São sopradas bolhas na água enquanto o jarro é movido sobre o paciente; a pedra remove feitiços e espíritos fazendo com que a água se turve e os objectos apareçam magicamente.

Lugatiman diz que já viu tudo, desde um gafanhoto (resultado de um barang) a uma agulha (de uma maldição de uma boneca vudu), materializar-se durante a cura. O processo é repetido até que a água permaneça límpida, o que significa que a saúde está limpa.
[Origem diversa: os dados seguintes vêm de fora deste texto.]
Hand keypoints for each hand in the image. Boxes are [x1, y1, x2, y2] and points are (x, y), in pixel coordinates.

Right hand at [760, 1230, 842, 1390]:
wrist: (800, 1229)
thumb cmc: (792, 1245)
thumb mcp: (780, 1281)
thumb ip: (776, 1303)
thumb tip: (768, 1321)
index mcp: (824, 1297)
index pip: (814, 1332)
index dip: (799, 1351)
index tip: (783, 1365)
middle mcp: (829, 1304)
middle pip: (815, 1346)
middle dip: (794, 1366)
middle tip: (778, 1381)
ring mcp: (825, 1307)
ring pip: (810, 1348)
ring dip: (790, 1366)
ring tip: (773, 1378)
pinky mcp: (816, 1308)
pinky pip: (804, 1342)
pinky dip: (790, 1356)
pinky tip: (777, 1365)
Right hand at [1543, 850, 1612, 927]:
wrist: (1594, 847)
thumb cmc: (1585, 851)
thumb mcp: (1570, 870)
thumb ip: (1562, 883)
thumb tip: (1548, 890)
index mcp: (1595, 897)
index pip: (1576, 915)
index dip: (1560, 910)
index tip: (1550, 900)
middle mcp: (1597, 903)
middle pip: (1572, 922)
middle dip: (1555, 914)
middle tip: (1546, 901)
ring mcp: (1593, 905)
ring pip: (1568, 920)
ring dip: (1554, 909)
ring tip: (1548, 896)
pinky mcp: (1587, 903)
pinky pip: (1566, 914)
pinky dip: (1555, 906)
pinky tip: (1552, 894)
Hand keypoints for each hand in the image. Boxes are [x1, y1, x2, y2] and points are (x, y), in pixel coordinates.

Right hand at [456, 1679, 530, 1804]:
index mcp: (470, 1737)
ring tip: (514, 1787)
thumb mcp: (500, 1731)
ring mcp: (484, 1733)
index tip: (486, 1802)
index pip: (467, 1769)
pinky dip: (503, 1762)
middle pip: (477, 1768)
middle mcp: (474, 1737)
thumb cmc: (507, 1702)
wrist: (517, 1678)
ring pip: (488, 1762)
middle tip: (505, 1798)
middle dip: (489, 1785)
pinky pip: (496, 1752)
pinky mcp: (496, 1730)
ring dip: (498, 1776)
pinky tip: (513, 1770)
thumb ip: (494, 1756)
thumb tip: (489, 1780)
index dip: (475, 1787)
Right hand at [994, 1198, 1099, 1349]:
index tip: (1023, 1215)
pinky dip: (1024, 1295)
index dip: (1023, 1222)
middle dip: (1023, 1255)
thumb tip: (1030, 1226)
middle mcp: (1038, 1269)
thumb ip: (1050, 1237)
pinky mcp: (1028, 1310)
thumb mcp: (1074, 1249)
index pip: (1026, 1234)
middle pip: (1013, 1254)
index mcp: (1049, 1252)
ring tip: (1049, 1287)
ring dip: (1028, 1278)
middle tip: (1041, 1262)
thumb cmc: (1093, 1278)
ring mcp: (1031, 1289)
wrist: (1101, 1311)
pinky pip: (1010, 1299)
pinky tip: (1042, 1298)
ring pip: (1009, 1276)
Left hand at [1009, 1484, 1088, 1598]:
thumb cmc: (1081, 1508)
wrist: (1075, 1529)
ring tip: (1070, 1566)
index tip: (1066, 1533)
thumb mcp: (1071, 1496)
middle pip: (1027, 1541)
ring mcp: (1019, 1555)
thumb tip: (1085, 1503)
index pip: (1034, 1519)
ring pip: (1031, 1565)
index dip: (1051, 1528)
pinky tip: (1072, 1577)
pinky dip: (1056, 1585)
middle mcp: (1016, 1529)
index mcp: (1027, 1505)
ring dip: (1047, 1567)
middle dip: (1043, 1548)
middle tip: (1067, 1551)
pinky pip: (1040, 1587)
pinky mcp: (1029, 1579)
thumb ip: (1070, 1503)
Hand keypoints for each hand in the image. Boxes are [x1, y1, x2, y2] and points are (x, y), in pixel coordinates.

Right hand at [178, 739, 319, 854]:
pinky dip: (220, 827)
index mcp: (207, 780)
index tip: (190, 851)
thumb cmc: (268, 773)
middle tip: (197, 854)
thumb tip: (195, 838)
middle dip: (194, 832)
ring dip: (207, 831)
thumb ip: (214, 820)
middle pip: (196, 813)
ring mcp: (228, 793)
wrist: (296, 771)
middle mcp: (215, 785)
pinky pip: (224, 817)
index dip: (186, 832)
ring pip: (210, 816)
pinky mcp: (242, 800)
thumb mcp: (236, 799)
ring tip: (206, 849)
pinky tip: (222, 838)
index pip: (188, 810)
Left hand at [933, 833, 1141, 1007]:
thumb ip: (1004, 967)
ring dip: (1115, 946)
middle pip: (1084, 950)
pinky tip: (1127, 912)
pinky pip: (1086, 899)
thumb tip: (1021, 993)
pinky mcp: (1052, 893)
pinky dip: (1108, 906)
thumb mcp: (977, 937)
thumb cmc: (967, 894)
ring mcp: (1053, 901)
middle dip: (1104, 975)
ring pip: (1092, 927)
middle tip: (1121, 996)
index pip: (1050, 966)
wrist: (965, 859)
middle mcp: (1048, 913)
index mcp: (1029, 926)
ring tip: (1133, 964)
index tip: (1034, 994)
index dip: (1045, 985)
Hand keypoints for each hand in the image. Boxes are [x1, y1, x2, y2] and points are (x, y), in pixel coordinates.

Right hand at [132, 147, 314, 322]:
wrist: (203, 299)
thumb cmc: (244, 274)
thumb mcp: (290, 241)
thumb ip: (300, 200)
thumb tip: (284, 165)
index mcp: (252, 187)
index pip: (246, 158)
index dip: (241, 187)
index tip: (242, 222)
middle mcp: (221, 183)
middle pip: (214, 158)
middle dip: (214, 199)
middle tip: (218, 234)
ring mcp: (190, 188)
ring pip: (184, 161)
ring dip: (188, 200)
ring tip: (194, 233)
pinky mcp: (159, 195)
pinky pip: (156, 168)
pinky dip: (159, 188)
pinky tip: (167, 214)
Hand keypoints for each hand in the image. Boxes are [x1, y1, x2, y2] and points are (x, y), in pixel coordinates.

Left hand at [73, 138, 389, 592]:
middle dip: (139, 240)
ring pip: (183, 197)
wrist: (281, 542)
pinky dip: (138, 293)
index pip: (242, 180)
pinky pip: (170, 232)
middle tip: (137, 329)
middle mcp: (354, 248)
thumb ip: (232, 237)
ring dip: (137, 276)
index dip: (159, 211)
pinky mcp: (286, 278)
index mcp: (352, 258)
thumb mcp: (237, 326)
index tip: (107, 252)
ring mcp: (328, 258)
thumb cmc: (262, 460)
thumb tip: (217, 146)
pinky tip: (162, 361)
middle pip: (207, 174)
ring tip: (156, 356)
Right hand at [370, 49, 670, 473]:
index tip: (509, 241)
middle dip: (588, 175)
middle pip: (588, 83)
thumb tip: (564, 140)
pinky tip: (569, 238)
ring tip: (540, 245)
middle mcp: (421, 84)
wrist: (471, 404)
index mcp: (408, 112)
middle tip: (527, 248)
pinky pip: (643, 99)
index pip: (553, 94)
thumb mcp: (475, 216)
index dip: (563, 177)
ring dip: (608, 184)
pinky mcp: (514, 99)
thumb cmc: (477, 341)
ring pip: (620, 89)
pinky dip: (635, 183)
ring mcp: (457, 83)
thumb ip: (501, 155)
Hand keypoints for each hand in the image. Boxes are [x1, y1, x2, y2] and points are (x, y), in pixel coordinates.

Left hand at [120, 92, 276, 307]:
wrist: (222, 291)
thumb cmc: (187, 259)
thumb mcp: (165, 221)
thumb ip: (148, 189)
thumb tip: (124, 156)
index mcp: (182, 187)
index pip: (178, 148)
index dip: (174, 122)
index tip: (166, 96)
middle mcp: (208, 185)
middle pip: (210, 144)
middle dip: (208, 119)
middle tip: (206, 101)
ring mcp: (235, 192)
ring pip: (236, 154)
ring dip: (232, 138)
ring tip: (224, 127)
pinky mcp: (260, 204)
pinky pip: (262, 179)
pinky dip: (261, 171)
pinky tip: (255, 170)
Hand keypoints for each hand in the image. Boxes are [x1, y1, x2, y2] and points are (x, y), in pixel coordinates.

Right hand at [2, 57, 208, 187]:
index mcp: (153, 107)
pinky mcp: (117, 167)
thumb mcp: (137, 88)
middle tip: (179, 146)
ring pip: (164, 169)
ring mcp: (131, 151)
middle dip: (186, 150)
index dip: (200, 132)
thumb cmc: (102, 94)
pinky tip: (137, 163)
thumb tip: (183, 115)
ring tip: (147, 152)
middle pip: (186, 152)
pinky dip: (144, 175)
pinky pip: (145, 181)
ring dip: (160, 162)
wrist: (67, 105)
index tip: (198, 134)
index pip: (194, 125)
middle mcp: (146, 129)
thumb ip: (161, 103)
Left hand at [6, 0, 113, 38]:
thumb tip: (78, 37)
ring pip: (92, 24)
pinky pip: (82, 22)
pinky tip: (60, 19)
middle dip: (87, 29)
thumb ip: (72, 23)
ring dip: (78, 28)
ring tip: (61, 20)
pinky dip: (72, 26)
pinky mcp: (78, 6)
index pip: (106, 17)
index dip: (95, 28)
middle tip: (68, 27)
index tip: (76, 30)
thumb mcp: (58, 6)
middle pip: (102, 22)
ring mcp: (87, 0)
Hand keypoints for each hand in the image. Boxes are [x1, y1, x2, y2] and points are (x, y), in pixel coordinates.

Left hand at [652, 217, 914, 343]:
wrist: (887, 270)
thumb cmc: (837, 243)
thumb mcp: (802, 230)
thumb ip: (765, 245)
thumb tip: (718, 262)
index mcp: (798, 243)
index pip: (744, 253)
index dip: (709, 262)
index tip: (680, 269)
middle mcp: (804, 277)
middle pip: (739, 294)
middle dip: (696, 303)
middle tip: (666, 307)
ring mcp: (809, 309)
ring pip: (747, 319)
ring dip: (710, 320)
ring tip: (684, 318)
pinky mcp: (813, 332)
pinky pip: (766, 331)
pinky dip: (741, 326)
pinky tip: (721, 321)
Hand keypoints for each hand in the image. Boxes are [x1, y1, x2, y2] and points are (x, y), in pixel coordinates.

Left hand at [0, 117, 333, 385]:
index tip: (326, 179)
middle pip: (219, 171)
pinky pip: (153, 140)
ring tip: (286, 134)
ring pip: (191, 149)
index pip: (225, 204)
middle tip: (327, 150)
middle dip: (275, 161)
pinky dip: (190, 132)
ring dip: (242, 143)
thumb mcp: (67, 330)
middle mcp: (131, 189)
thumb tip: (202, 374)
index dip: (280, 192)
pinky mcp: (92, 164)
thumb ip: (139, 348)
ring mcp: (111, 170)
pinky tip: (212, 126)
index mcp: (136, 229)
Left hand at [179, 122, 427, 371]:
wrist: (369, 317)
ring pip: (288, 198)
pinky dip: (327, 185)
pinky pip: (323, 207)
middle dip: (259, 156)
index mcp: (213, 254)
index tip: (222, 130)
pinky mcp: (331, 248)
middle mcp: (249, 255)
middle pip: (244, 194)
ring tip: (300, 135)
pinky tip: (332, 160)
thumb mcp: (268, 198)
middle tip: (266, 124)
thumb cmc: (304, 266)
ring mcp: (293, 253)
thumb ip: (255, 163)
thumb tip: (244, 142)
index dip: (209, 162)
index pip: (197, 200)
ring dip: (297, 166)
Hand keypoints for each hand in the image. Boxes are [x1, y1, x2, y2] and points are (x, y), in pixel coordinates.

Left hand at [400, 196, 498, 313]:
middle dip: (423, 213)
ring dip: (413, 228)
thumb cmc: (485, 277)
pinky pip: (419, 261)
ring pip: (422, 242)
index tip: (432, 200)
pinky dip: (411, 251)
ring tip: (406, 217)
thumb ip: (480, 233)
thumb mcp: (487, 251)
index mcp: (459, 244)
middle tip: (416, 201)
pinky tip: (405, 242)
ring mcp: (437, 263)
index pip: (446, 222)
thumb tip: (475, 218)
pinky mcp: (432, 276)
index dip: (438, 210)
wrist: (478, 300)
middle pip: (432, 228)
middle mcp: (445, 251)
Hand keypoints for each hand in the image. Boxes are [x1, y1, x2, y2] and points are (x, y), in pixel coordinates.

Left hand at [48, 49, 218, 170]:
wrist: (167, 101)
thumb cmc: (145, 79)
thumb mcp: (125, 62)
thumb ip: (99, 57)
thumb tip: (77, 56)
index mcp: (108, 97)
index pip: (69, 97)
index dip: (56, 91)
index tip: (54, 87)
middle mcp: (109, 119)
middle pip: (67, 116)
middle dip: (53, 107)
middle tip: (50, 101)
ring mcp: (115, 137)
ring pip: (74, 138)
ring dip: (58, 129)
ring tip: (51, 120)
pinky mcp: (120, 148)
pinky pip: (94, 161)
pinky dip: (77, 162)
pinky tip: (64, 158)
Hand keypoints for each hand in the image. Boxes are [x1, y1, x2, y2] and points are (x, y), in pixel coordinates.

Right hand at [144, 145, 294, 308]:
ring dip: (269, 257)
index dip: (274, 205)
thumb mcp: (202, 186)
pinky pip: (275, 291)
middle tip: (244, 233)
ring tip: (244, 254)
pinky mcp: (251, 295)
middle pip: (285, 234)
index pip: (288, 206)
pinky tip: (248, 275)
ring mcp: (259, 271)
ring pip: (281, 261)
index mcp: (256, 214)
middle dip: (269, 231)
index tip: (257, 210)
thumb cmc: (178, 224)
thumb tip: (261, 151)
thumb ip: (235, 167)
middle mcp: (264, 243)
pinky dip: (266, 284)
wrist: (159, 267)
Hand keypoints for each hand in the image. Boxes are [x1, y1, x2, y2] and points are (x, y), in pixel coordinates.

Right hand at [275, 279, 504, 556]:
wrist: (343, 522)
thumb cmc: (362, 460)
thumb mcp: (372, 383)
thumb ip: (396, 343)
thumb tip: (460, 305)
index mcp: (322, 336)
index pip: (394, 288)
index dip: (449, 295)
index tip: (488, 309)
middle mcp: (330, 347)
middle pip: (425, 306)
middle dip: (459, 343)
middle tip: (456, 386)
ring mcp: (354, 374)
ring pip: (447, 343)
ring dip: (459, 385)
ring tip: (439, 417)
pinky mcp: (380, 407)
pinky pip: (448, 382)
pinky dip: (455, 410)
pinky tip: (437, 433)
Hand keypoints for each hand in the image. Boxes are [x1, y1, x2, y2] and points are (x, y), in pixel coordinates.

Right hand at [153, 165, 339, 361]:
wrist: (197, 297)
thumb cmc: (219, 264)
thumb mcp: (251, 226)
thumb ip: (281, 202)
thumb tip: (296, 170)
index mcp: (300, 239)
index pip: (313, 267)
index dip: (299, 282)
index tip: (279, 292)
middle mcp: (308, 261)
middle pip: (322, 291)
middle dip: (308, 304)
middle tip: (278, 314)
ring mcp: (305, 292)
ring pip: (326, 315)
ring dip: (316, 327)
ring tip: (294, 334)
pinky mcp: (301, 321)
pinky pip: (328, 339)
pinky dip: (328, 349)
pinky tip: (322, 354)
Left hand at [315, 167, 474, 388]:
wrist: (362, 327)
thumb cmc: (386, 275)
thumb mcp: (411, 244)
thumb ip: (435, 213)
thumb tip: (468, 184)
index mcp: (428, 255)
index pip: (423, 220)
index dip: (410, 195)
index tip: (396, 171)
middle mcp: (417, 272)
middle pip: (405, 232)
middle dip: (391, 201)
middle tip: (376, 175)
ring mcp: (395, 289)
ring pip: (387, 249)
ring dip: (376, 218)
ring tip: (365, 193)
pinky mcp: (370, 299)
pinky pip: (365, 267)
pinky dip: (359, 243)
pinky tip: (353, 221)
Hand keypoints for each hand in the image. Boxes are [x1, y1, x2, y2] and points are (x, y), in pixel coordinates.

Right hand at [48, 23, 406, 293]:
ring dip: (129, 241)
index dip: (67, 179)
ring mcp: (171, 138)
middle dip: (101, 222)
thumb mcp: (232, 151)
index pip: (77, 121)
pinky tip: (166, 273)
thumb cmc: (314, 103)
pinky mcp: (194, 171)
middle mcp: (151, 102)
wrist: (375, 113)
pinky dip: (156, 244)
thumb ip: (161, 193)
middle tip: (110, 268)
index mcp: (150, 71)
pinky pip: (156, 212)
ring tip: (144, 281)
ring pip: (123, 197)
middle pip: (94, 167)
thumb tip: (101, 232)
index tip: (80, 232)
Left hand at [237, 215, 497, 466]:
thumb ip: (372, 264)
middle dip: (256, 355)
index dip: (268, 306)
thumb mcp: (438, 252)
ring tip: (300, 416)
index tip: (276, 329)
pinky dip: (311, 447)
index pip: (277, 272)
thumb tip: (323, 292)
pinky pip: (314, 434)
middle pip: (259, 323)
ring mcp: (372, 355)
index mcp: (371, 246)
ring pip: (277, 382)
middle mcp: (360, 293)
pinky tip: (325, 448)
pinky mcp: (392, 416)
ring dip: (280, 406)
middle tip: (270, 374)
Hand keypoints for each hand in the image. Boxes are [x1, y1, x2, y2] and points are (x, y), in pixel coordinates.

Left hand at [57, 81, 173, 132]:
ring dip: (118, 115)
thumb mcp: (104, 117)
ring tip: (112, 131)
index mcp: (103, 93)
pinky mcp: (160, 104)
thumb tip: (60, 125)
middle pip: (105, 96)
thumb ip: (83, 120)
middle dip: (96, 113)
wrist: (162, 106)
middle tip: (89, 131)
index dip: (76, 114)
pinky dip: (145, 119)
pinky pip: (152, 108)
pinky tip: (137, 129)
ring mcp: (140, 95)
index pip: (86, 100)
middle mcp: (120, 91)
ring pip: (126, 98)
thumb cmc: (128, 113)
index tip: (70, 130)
Os curandeiros não cobram pelos seus tratamentos, pedindo antes pequenos donativos. “É uma vocação de cuidados, não de lucro; vivemos de forma muito simples”, diz a curandeira Juanita Torremacha.

Por isso, o seu número tem vindo a diminuir nos últimos anos. Para inverter esta tendência, o Festival de Cura de Siquijor realiza-se anualmente, desde 2006, na Semana Santa, no Parque Nacional do Monte Bandilaan. Tanto os habitantes locais como os visitantes são bem-vindos.

“Todos podem criar as suas próprias poções de amor e experimentar os rituais por si próprios”, diz Borongan. “Queremos mostrar que não se trata de uma brincadeira de mau gosto. A nossa cura é poderosa e, durante séculos, foi o que tornou Siquijor única. Não queremos nunca perder essa magia”.